Bruce Hayden said...

Blogger Mark said...
"Anyone who has done sports could have told you that thinking too much will degrade your performance. If you are thinking too much about your golf swing -- proper grip, drawback, angle, speed, foot spacing, hip turn, keeping your head down, etc. -- it's quite probable you will top the ball or miss it altogether or hit it out of bounds or do some other humiliating thing in front of the others."

Maybe, but the reality is that you do need to concentrate on specific parts of your actions in order to improve them. I think that maybe the thing is that once you get to a certain level of competence, you can put the rest of your actions on automatic and concentrate on the one aspect, without impacting the rest. For me, with skiing, the first season after I had switched to a shaped ski technique, where you carve throughout the turns, instead of the skidding (and even hopping) that we used to do, I had the problem that concentrating on a part of the turns, maybe initiation, pole plant, or body position too much would screw up the rest of the turn. But, ultimately, I developed muscle memory, and my body knew what to do when I wasn't thinking about doing it, so I could safely work on just one aspect, such as making sure I initiated a turn with my downhill little toe. That sort of thing.

■ PROBLEM SET
a) Answer these questions about the blog comment on thinking during sports:
(i) What sport's swing does the quoted passage use to illustrate thinking too much?
(ii) What kind of ski technique did the commenter switch to?
(iii) With what did the commenter make sure to initiate a turn?
b) Transcribe the blog comment on thinking during sports from "Maybe, but the" up to and including "sort of thing.".

■ Stored data
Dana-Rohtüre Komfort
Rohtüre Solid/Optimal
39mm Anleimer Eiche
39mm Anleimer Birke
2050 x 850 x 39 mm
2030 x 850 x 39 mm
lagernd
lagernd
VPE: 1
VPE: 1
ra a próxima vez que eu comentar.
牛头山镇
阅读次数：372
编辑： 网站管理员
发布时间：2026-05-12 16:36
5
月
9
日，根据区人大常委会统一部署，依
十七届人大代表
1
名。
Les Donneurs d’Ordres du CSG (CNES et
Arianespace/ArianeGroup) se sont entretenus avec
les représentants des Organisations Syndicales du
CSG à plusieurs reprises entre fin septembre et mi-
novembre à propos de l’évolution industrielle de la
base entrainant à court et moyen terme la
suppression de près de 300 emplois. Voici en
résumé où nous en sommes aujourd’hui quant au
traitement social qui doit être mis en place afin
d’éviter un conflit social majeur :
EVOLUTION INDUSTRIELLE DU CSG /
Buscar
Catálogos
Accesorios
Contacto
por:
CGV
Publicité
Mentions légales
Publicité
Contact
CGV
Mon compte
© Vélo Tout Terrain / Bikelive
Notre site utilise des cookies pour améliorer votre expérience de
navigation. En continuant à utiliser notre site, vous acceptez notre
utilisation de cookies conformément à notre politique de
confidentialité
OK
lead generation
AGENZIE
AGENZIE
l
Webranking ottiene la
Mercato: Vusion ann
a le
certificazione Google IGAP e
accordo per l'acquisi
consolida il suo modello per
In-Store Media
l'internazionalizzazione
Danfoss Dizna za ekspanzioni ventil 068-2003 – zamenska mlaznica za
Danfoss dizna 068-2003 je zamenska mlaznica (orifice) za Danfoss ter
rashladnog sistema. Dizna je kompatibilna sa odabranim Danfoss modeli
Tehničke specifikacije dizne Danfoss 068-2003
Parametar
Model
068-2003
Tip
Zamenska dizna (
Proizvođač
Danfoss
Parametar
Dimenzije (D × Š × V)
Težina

■ SOLUTIONS
a)
(i) Golf.
(ii) A shaped ski technique, carving throughout the turns.
(iii) The downhill little toe.

b)
Maybe, but the reality is that you do need to concentrate on specific parts of your actions in order to improve them. I think that maybe the thing is that once you get to a certain level of competence, you can put the rest of your actions on automatic and concentrate on the one aspect, without impacting the rest. For me, with skiing, the first season after I had switched to a shaped ski technique, where you carve throughout the turns, instead of the skidding (and even hopping) that we used to do, I had the problem that concentrating on a part of the turns, maybe initiation, pole plant, or body position too much would screw up the rest of the turn. But, ultimately, I developed muscle memory, and my body knew what to do when I wasn't thinking about doing it, so I could safely work on just one aspect, such as making sure I initiated a turn with my downhill little toe. That sort of thing.